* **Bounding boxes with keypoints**
====

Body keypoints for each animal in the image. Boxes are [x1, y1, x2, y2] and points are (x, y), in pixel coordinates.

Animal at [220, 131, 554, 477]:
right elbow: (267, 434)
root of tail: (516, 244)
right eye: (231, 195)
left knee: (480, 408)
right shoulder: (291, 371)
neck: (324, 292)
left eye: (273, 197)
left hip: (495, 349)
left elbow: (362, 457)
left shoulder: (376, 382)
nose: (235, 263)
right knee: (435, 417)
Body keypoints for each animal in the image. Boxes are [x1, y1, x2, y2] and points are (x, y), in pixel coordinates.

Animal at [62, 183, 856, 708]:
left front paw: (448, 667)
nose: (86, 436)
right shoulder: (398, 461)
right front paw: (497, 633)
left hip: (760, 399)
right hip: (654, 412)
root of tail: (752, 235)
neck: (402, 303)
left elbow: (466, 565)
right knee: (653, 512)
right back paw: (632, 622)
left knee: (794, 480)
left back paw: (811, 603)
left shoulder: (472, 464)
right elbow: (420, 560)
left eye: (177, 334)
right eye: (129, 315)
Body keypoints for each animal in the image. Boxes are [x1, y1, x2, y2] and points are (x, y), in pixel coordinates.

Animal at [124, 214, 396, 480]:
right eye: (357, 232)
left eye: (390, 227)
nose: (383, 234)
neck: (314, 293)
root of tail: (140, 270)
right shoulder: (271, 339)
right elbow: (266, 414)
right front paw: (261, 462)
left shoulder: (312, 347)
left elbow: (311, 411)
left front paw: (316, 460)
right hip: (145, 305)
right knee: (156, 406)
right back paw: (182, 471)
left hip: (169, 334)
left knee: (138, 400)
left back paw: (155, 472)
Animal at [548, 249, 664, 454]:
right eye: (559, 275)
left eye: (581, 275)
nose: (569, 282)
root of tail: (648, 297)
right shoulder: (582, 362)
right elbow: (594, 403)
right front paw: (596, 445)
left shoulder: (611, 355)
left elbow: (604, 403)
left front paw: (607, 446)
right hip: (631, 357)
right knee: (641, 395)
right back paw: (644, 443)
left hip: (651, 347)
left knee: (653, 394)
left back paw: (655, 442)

====

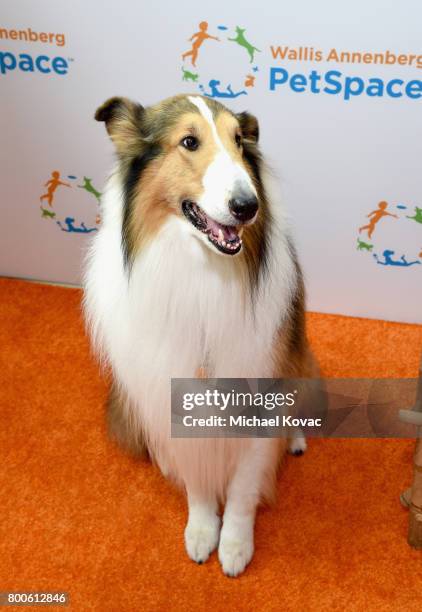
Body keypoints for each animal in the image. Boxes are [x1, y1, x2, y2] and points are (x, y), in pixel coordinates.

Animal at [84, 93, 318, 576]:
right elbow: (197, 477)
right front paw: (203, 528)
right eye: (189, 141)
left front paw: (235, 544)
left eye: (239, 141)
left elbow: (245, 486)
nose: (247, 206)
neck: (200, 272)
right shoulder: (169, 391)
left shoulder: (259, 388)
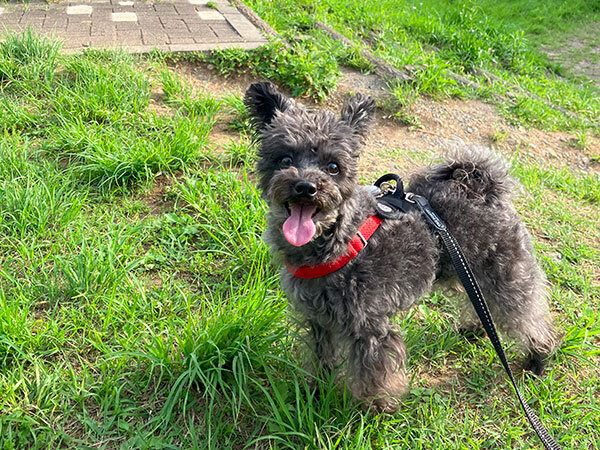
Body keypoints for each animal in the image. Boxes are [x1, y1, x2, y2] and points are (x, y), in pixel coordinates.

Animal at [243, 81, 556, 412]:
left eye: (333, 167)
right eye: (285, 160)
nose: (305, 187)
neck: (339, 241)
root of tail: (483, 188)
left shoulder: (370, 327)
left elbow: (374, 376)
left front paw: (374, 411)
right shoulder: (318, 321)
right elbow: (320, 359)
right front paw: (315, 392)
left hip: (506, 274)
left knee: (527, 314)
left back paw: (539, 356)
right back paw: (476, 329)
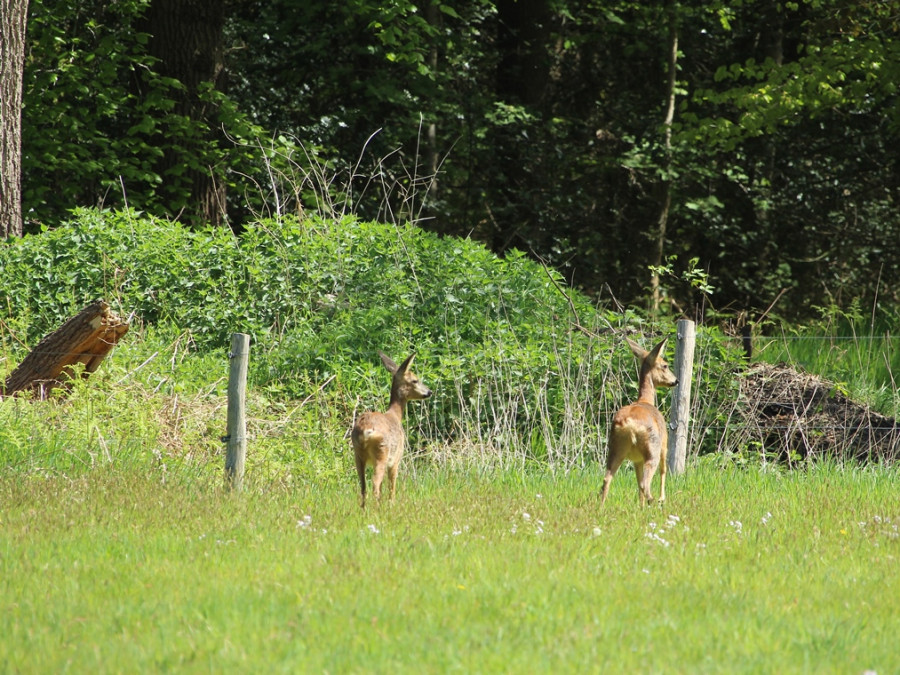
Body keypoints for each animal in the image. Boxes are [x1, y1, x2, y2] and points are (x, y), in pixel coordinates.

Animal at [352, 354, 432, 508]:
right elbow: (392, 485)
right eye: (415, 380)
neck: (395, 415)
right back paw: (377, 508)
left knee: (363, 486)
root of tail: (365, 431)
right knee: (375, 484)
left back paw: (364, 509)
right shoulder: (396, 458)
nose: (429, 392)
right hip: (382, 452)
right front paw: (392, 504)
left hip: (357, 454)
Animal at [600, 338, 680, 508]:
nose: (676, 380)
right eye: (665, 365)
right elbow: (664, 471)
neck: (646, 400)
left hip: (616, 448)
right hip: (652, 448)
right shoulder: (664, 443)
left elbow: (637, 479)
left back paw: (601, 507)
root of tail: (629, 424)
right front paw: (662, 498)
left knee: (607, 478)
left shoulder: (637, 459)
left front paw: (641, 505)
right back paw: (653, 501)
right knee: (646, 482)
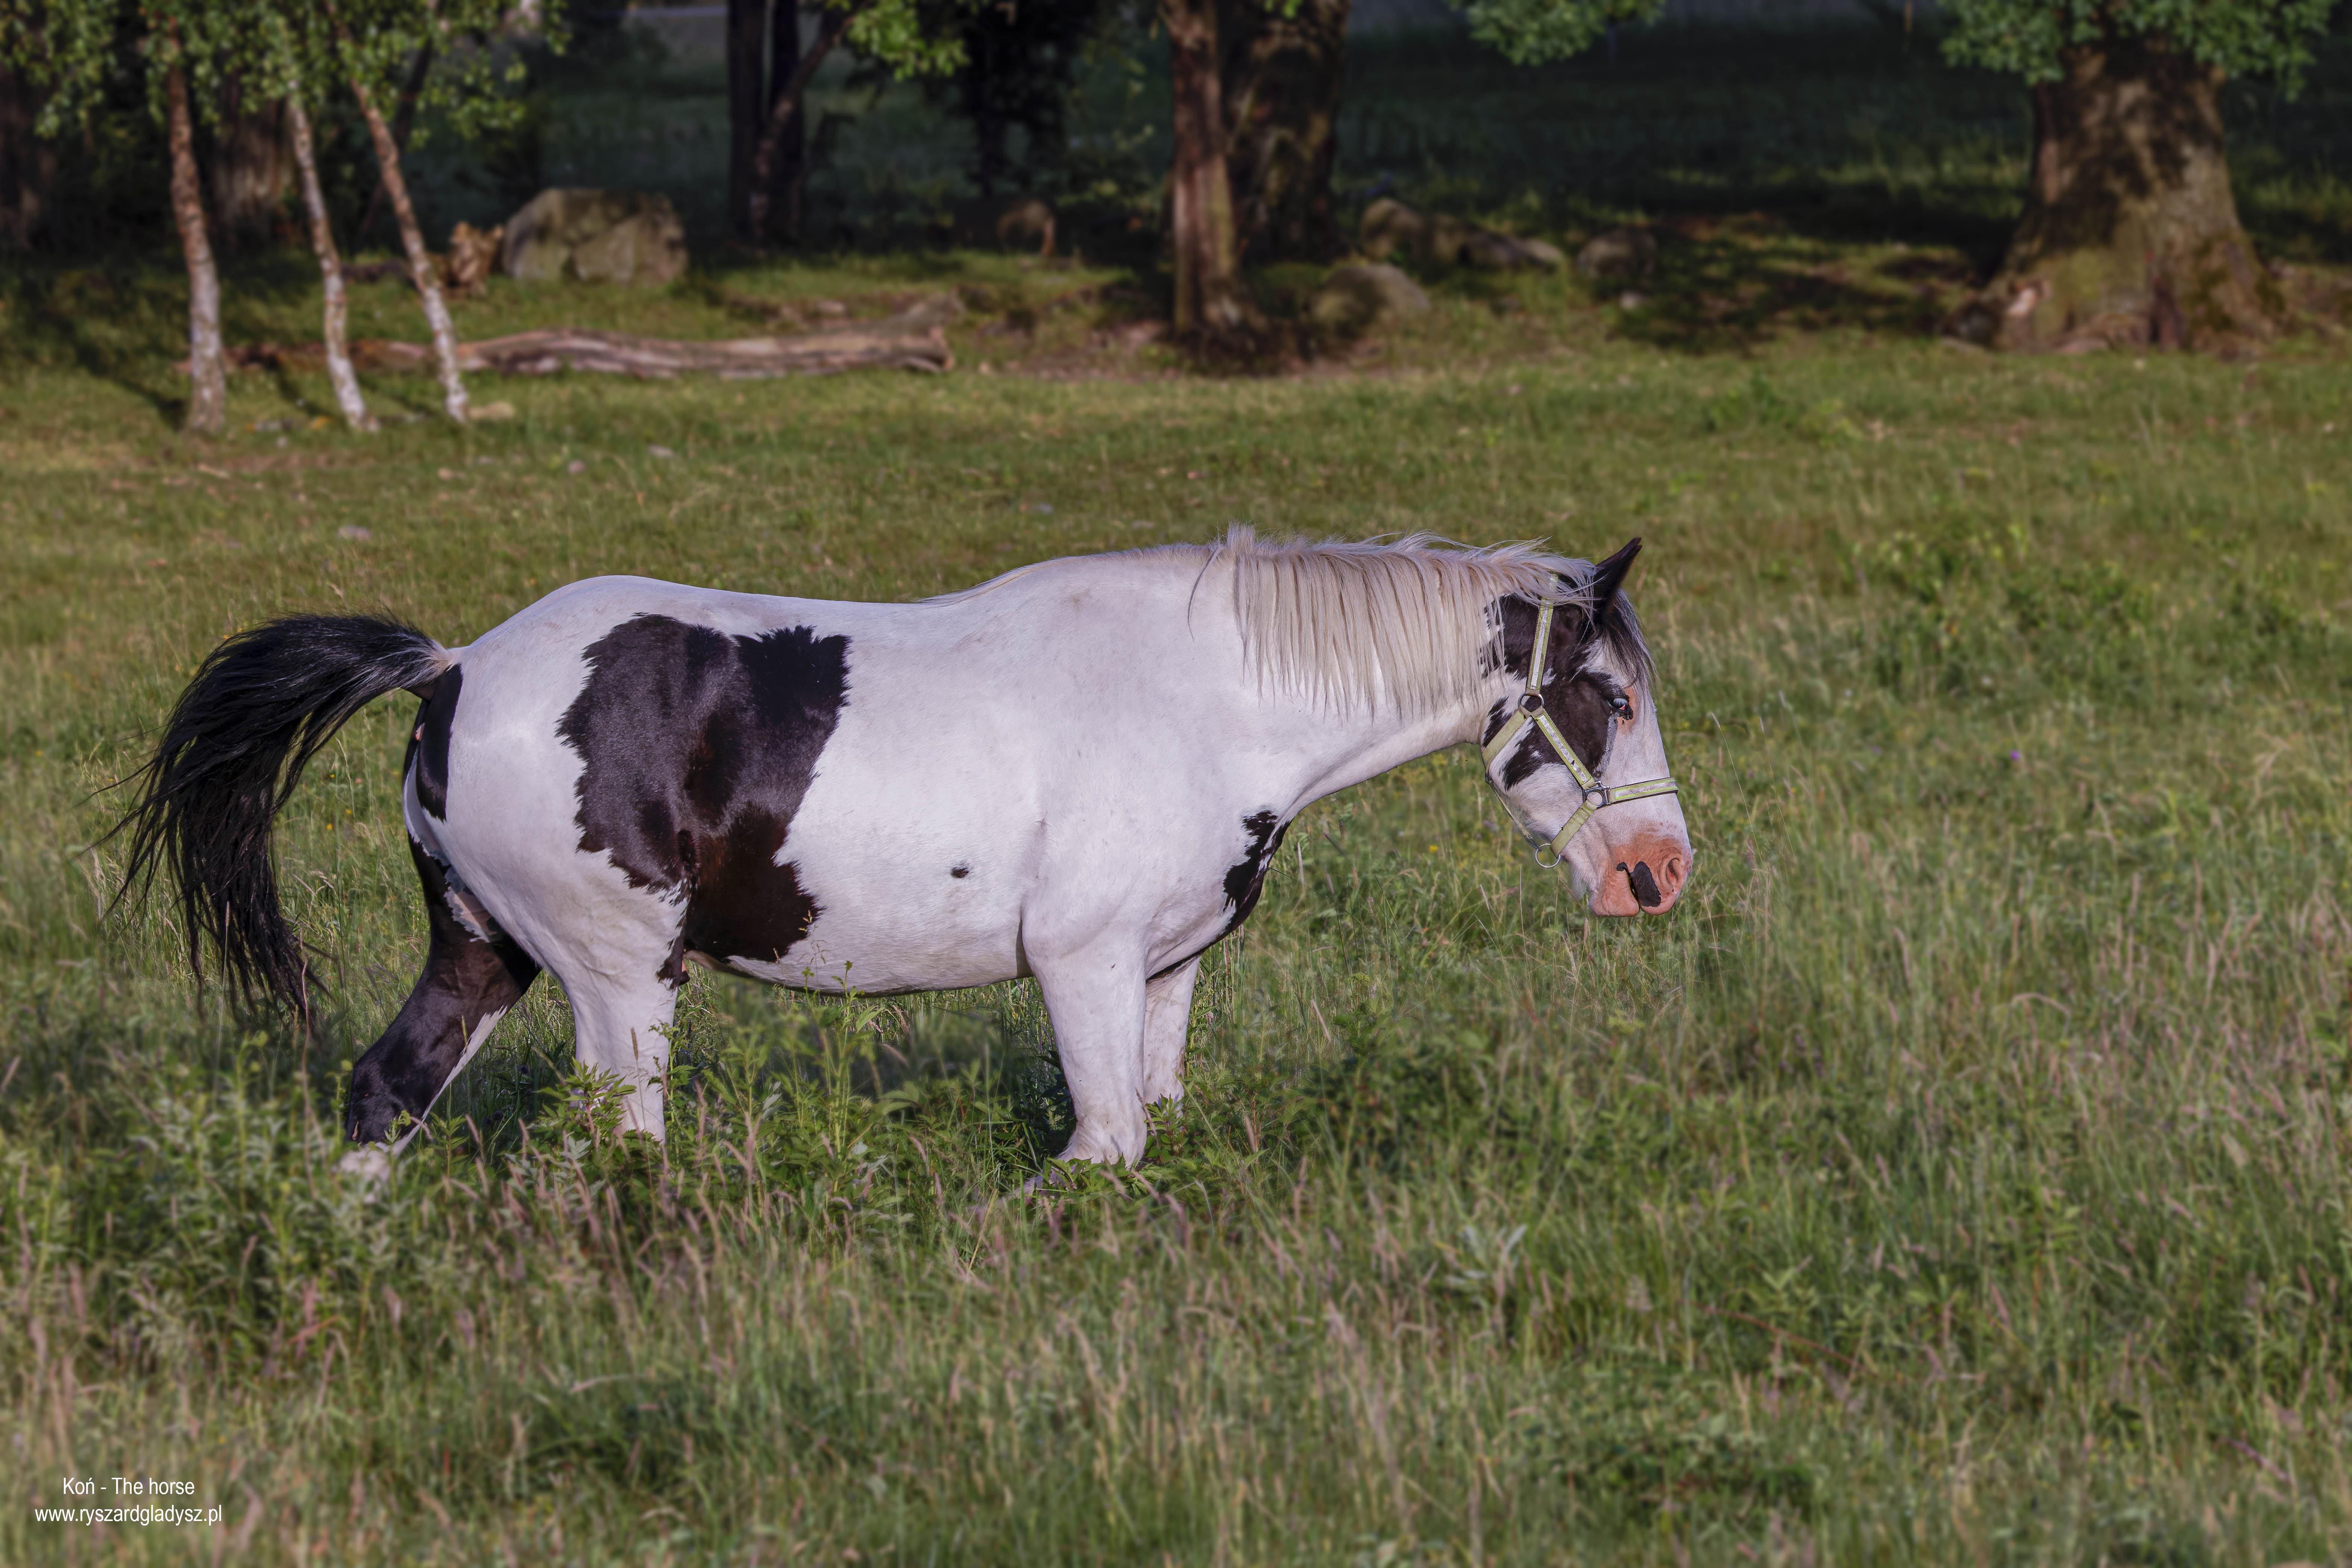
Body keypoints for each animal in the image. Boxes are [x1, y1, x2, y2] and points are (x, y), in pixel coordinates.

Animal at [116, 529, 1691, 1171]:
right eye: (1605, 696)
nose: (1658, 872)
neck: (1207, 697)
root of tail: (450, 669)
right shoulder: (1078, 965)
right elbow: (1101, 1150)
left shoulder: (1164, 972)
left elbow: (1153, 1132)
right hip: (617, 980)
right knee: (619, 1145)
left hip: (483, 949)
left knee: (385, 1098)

====

Note each line of the entries that has "neck" in it, and copy those lines.

neck: (324, 292)
neck: (402, 303)
neck: (314, 293)
neck: (200, 272)
neck: (339, 241)
neck: (395, 415)
neck: (646, 400)
neck: (1207, 697)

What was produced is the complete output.